Propostas pedagógicas

O PL 5230/23 determina que as escolas deverão montar suas propostas pedagógicas considerando elementos como promoção de metodologias investigativas no processo de ensino e aprendizagem e conexão dos processos de ensino e aprendizagem com a vida comunitária e social.

Deverá haver ainda reconhecimento do trabalho e de seu caráter formativo e uma articulação entre os diferentes saberes a partir das áreas do conhecimento.

Aprendizagens e competências

Em regime excepcional, para fins de cumprimento das exigências curriculares do ensino médio em regime de tempo integral, os sistemas de ensino poderão reconhecer aprendizagens, competências e habilidades desenvolvidas pelos estudantes em experiências extraescolares.
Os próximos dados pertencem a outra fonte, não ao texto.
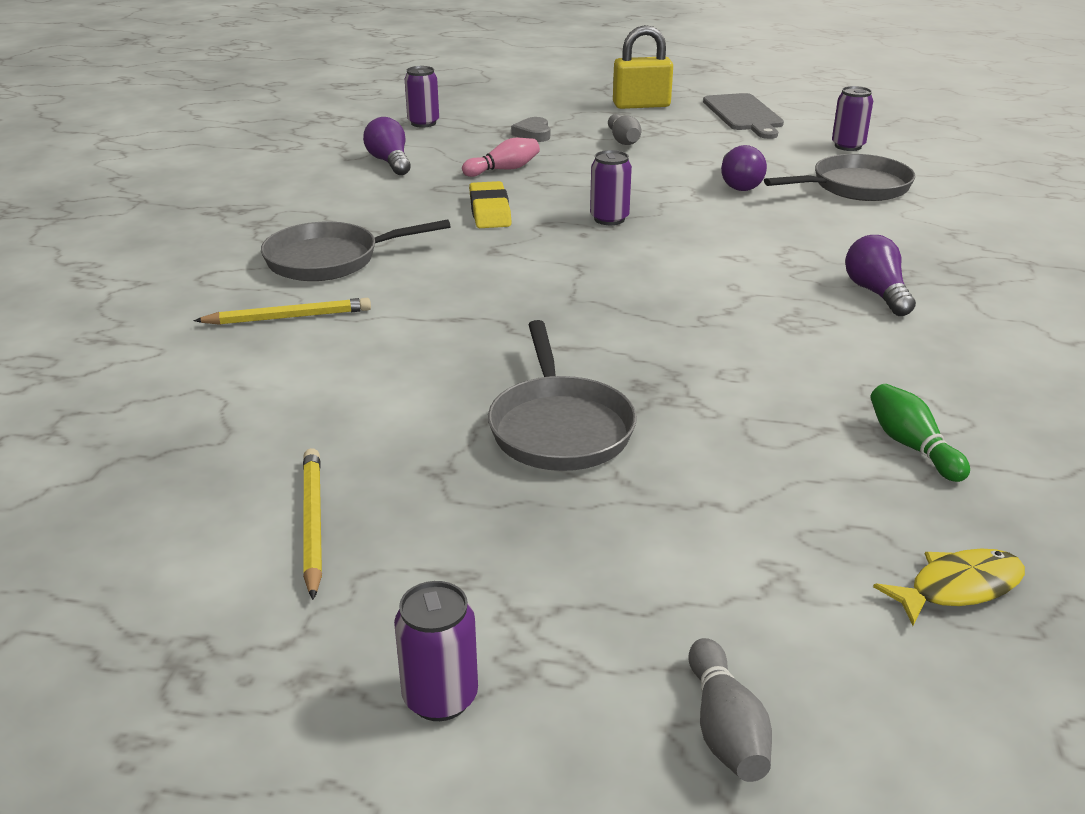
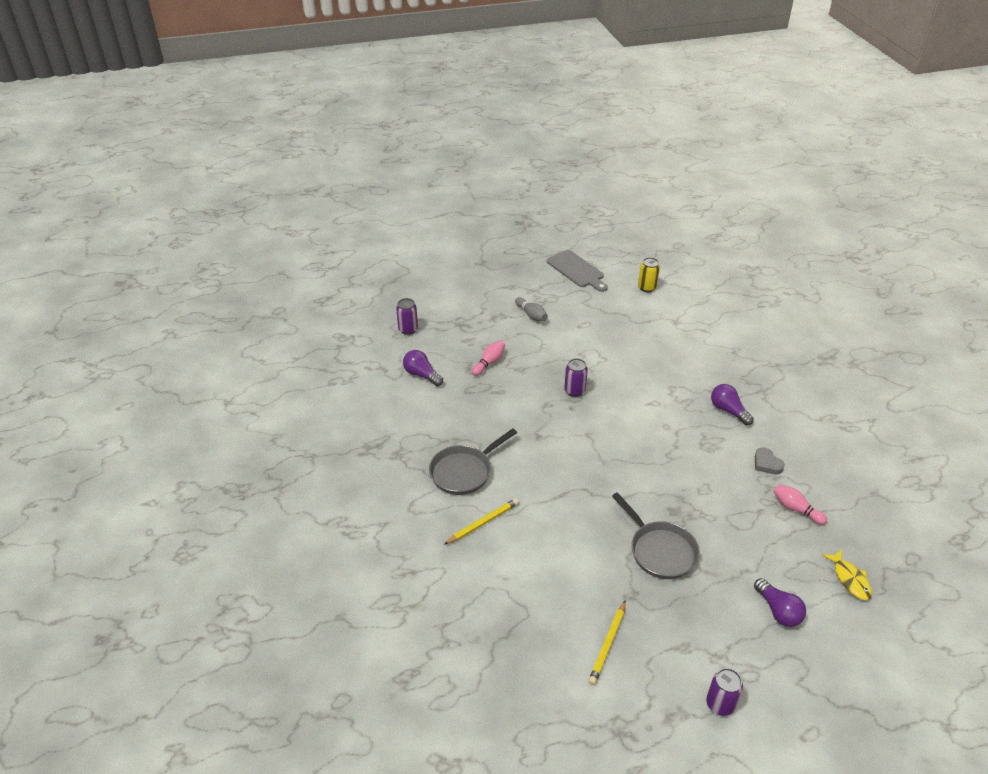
camera: 25 degrees left, 10 degrees up
(313, 523) = (607, 644): yellow pencil -> yellow pencil turned 120 degrees counterclockwise
(489, 211) = (511, 403): yellow eraser -> none
(533, 134) = (478, 323): grey heart -> grey heart (766, 463)
(641, 105) = (516, 275): yellow padlock -> none
(725, 728) = (815, 675): grey bowling pin -> none
(738, 184) = (616, 339): purple light bulb -> purple light bulb (778, 611)
(848, 146) = (647, 287): purple can -> yellow can
(855, 187) = (671, 325): grey pan -> none
(912, 446) = (796, 509): green bowling pin -> pink bowling pin
(958, 588) = (850, 579): yellow fish -> yellow fish turned 120 degrees clockwise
Para isso, deverá haver formas de comprovação definidas por esses sistemas de ensino, considerando, por exemplo:

– a experiência de estágio, programas de aprendizagem profissional, trabalho remunerado ou trabalho voluntário supervisionado;

– a conclusão de cursos de qualificação profissional com certificação; e

– a participação comprovada em projetos de extensão universitária, iniciação científica ou atividades de direção em grêmios estudantis.
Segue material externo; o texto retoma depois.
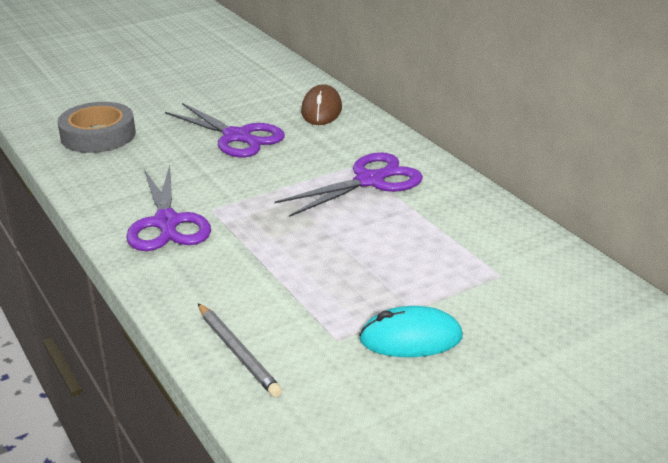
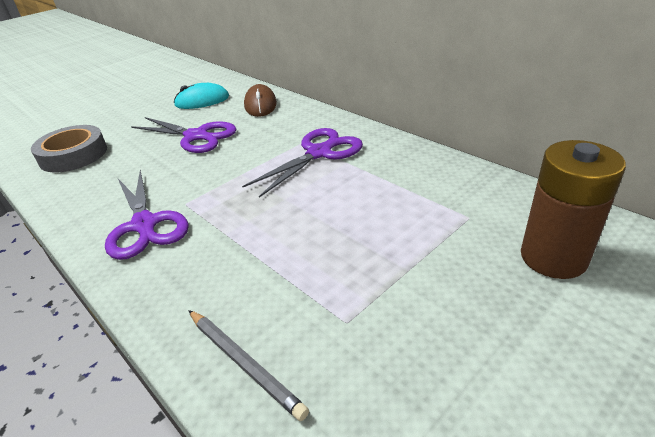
camera: 10 degrees left, 5 degrees up
(411, 338) = (419, 304): turquoise mouse -> turquoise mouse (202, 101)
(562, 325) = (553, 257): none -> brown battery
No planejamento da expansão das matrículas de tempo integral, deverão ser observados critérios de equidade para assegurar a inclusão dos estudantes em condição de vulnerabilidade social, da população negra, dos quilombolas, dos indígenas, das pessoas com deficiência e da população do campo.

Transição

O texto aprovado prevê a formulação das novas diretrizes nacionais para o aprofundamento das áreas de conhecimento até o fim de 2024 e a aplicação de todas as regras pelas escolas a partir de 2025.

Para os estudantes que estiverem cursando o ensino médio na data de publicação da futura lei, haverá uma transição para as novas regras.

Ensino superior

A partir de 2027, o processo seletivo para o ensino superior deverá considerar as diretrizes nacionais de aprofundamento definidas, permitindo ao estudante o direito de optar por uma das áreas de conhecimento, independentemente do itinerário formativo cursado no ensino médio.

Assim, por exemplo, o itinerário poderá ser linguagens mais matemática e suas tecnologias, e o aluno escolher ciências naturais e suas tecnologias no vestibular.

Escola do campo

No texto aprovado, o deputado Mendonça Filho aceitou emendas para incluir benefícios a estudantes do ensino médio de escolas comunitárias que atuam no âmbito da educação do campo.

Assim, esses estudantes se juntarão àqueles de baixa renda que tenham cursado todo o ensino médio em escola pública no acesso aos benefícios de bolsa integral no ProUni (Programa Universidade Para Todos) para cursar o ensino superior em faculdades privadas e à cota de 50% de vagas em instituições federais de educação superior. Poderão contar ainda com a poupança do ensino médio (programa Pé-de-Meia).